Python Leiden (NL) meetup summaries¶
Two summaries of the July 2 2026 Python meetup in Leiden. I’ve omitted one, “Python with Karel” by EiEi Tun, as I’ve made a summary of that talk in Utrecht a month ago, already :-)
Building modern internal team CLIs with incremental automation - Farid Nouri Neshat¶
Obligatory xkcd cartoons: https://xkcd.com/974 and https://xkcd.com/1319 and https://xkcd.com/1205
Toil: manual, repetitive, automatable, distracting you from your real work, no enduring value. Yes, he likes to automate things :-) Some examples of repetitive manual tasks:
Creating dev containers.
Gathering data for troubleshooting.
Something that needs to be set manually in a database.
Setting up a new AWS account.
Creating a new dev environment on the new colleague’s laptop.
How to automate? Do it iteratively! Your boss might not like you to spend a day automating the task. But if you do it small steps at a time…
Do it manually the very first time.
Then start with documenting the steps.
Then turn it into a do-nothing scaffold script:
def step1(): print("Open the AWS page manually") input("Press enter to continue")
Everytime you do the task, automate a small bit and flesh out the script over time.
After many iterations, you’ll have automated it fully!
“I don’t have time to automate it”, you might say? Well, why don’t you have time? Is it perhaps because you haven’t automated things?
A good motivator: if you hate the task… Hate driven development :-)
After a while, you’ll have lots of random scripts. Stuff them in a repository. Slowly document them. Try to get them to use the same conventions. Perhaps you can re-use functionality in a library.
Something you need quicky is some CLI, a command line interface.

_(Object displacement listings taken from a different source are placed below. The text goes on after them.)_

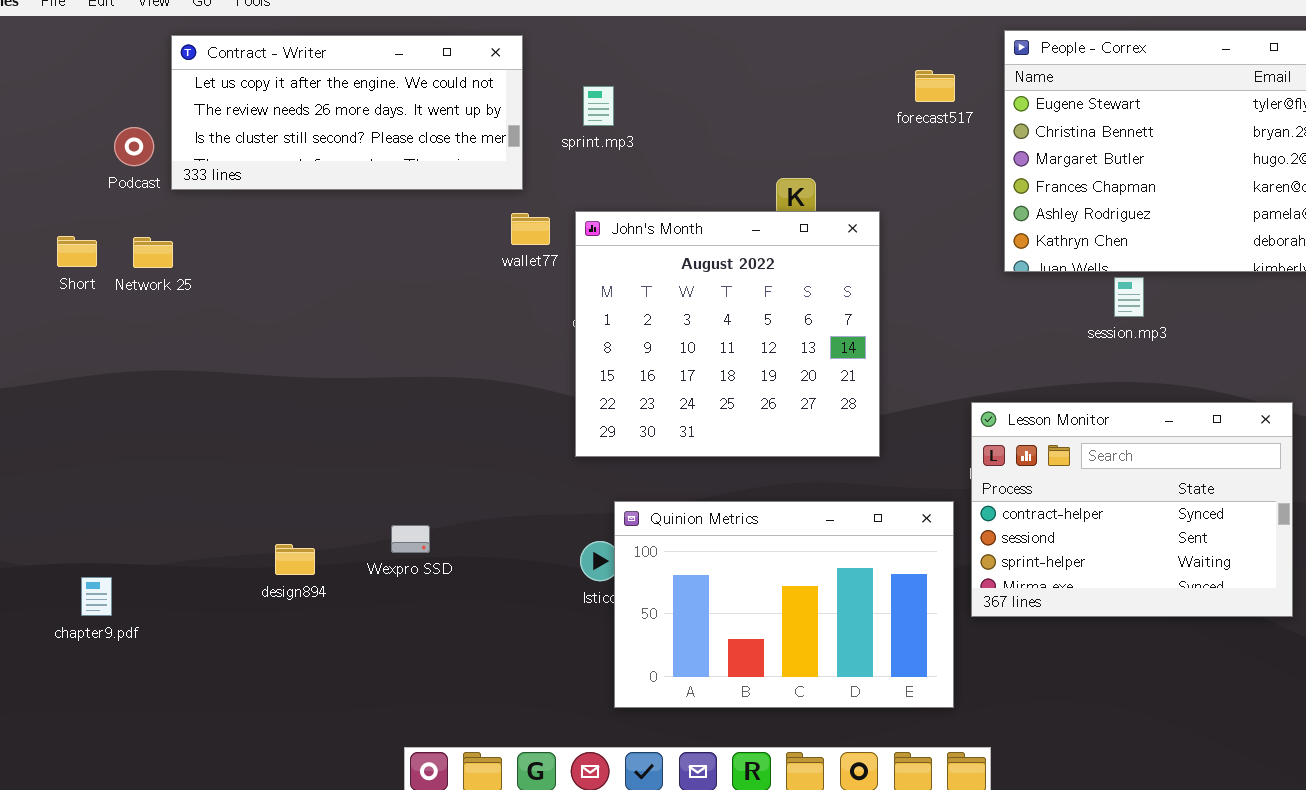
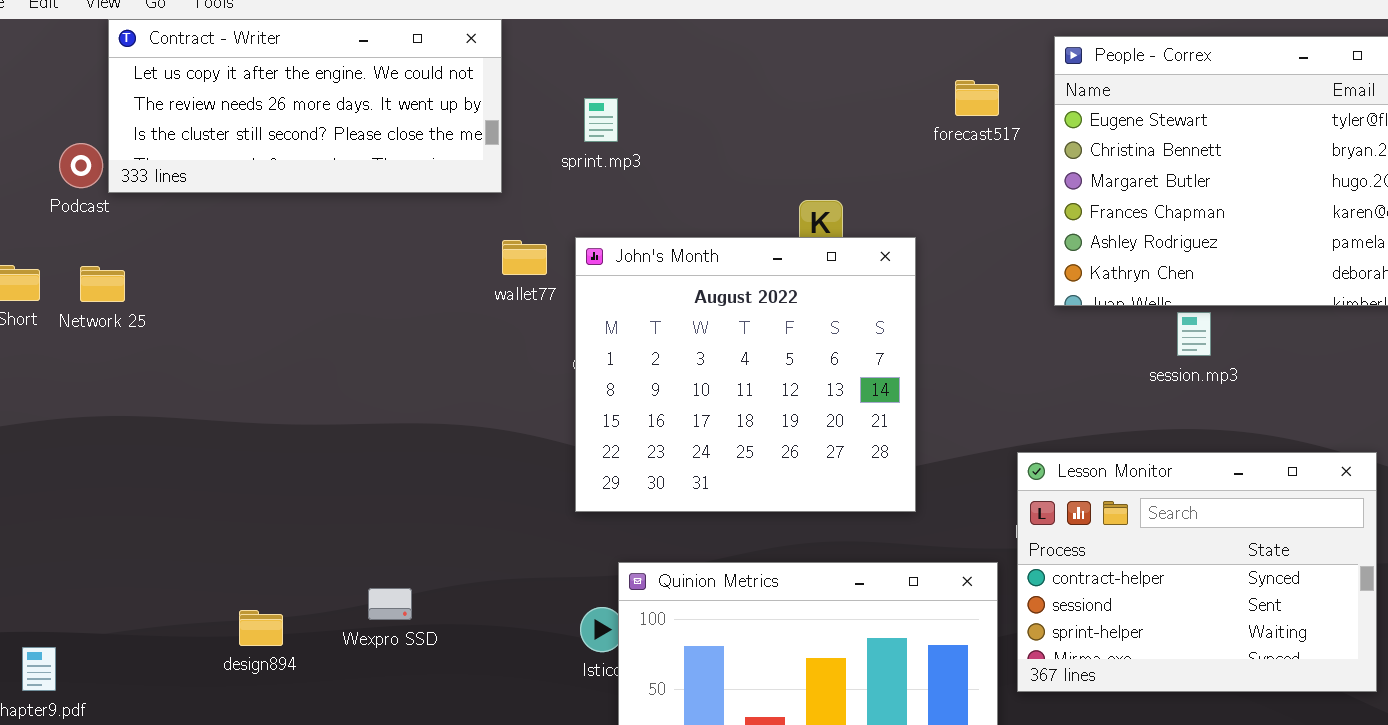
Contract - Writer: [171,35,523,190] -> [108,19,502,193], moved

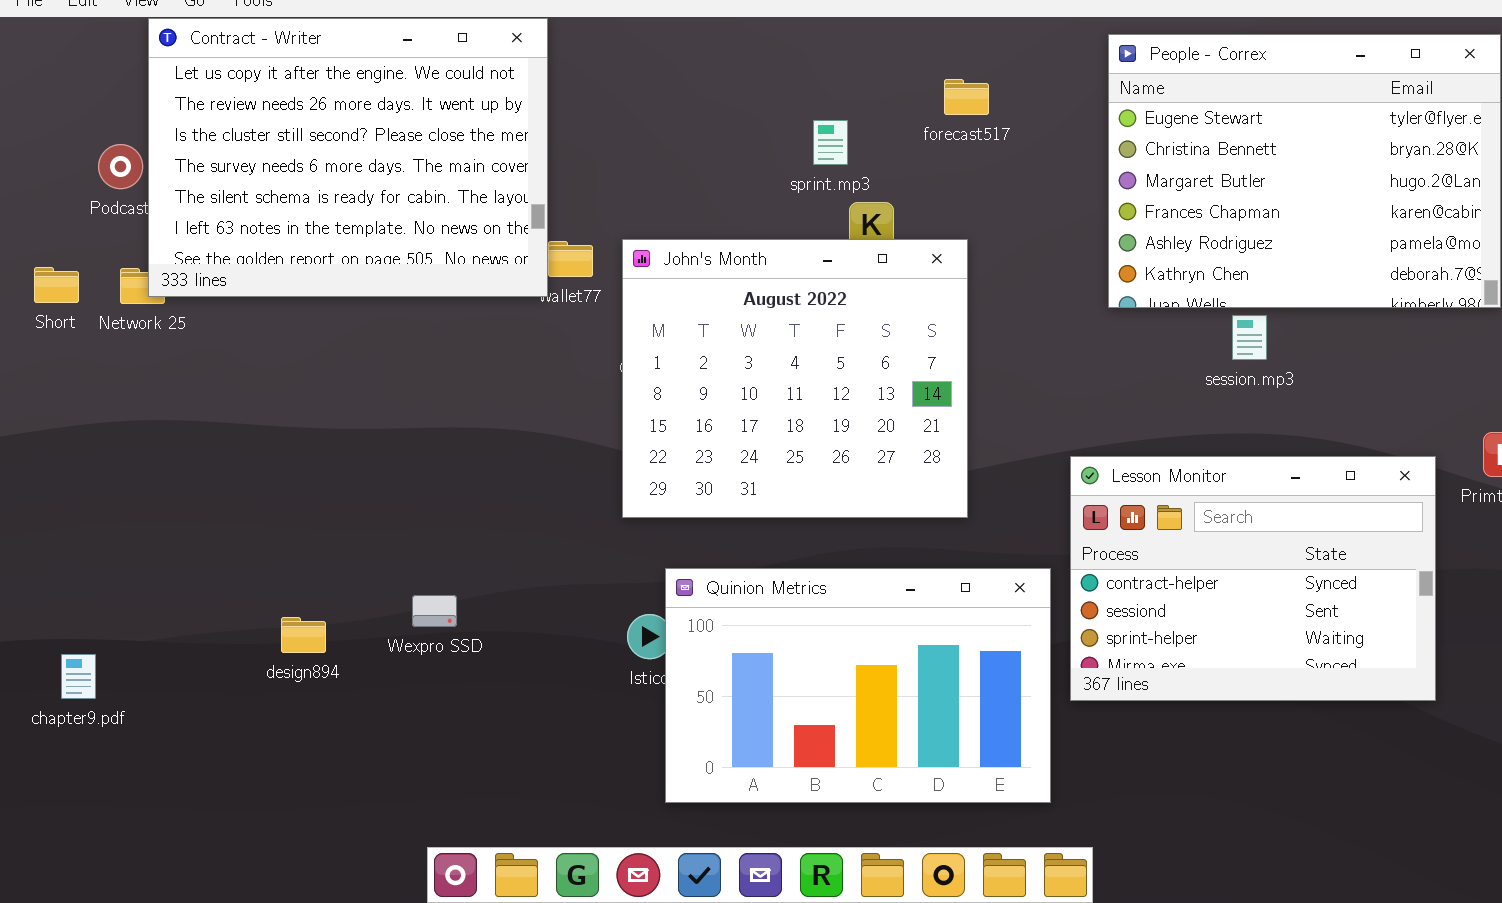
Contract - Writer: [108,19,502,193] -> [148,18,548,297], resized
forecast517: [955,80,999,116] -> [944,79,989,115], moved
sprint.mp3: [584,98,618,142] -> [813,120,848,165], moved

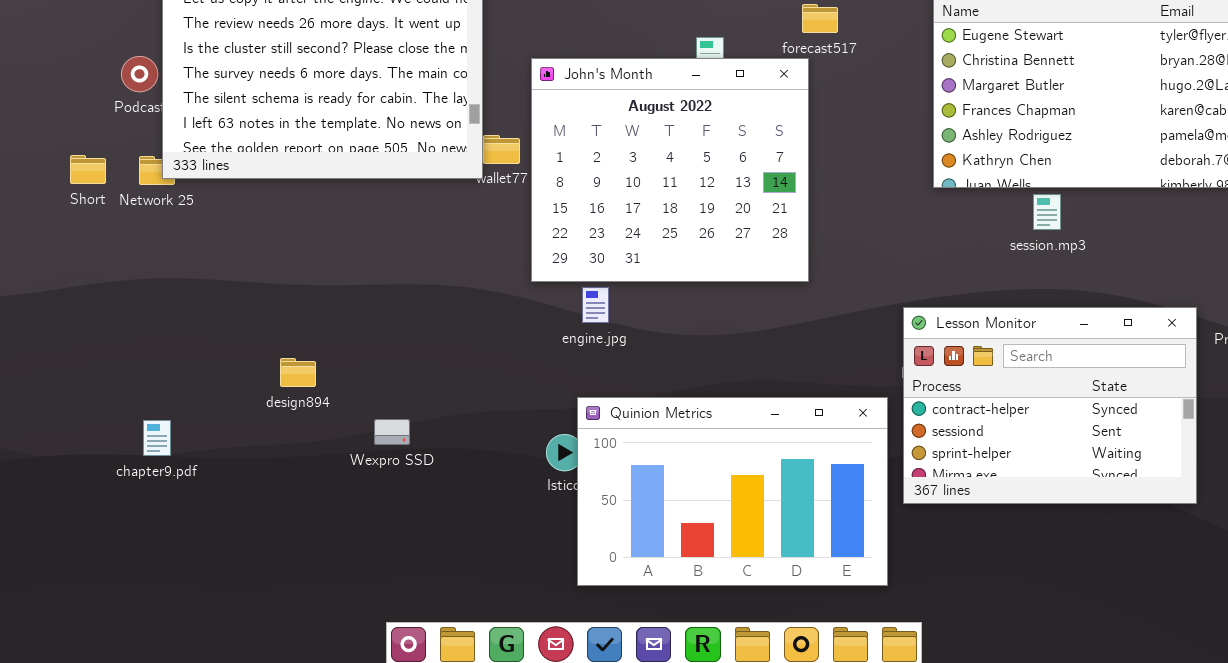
John's Month: [622,239,968,518] -> [531,58,809,282], moved
design894: [281,617,326,653] -> [280,358,316,387], moved
chapter9.pdf: [61,654,96,699] -> [143,420,171,456], moved

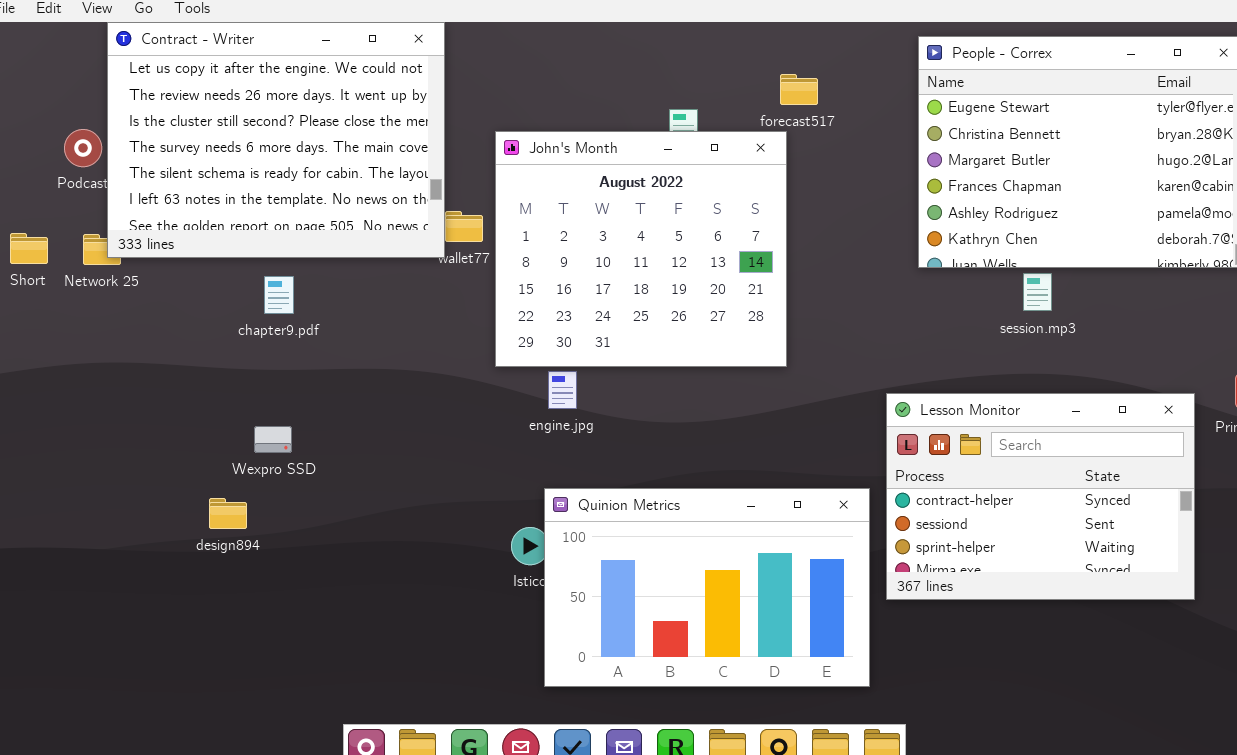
design894: [280,358,316,387] -> [209,498,247,529], moved
Wexpro SSD: [374,419,410,445] -> [254,426,292,453], moved
chapter9.pdf: [143,420,171,456] -> [264,276,294,314], moved

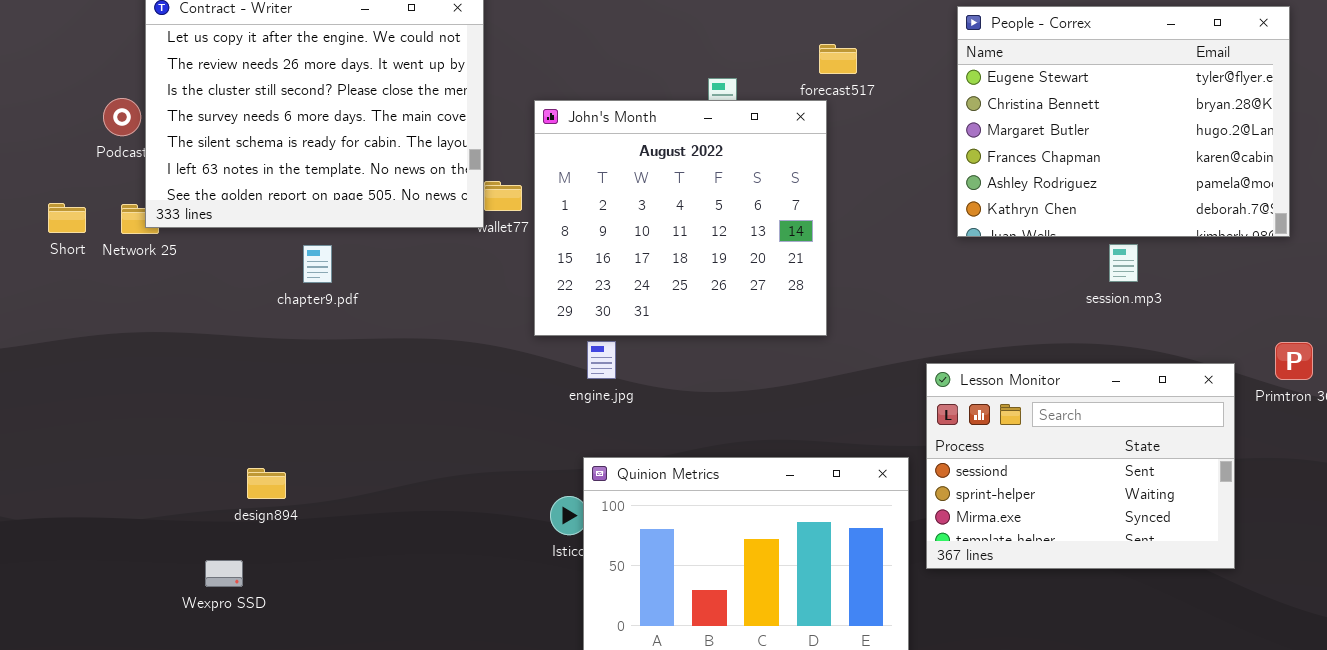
session.mp3: [1023,273,1052,311] -> [1109,244,1138,282], moved
Lesson Monitor: [886,393,1195,600] -> [926,363,1235,569], scrolled down 1 row
Wexpro SSD: [254,426,292,453] -> [205,560,243,587], moved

He likes typer to make his CLIs: much nicer than Python’s own “argparse”:
import typer
app = typer.Typer()
@app.command()
def hello(name: str):
print(f"Hello {name}")
if __name__ == "__main__":
app()
AI comment: AI agents can use your CLI. Use the docstring and help functions to help orient the AI to your custom CLI. You can, for instance, use a CLI to give the agent access to your database’s content without giving it direct access to the database.
AI agents can be dangerous. A solution might be to use “feature flags”. You can disable production access until you enable some setting or flag that AI doesn’t know about.
He also mentioned the rich library for formatting and colorizing your textual output.
What I’ve learned maintaining the MCP Python SDK - Marcelo Trylesinski¶
He’s one of the three maintainers of the MCP Python SDK. SDK = software development kit. MCP: model context protocol, so a way for AI agents to connect to some other piece of software.
MCP is basically “OpenAPI for your agents”. It exposes three things from the server side:
tools
resources
prompts (though tools are mostly the only thing that is used)
The client provides:
sampling
elicitation (=”producing a reaction”, so mostly it means that the AI server asks you questions)
roots
logging
The MCP spec kept growing. But clients never caught up, so it was mostly only the “tools” part that got used.
A big problem is that servers cannot scale. The AI server might have lots of machines with a loadbalancer in front of it, but as a user you need to stay connected to the one machine that has your context.
There’s a new version of the spec (final version this month) that actually removed stuff, instead of growing. The “client provides” list mentioned above? Sampling, roots and logging are gone as they were hardly used.
MCP is now a small core, with optional extensions. Examples: tasks, MCP apps, enterprise auth.
The MCP Python SDK supports the new version, too. He demonstrated a small Python script that had a function that said you could have three bananas. He connected it via MCP to Claude and could ask Claude for the number of available bananas. It got back, via the Python tool, with the correct answer.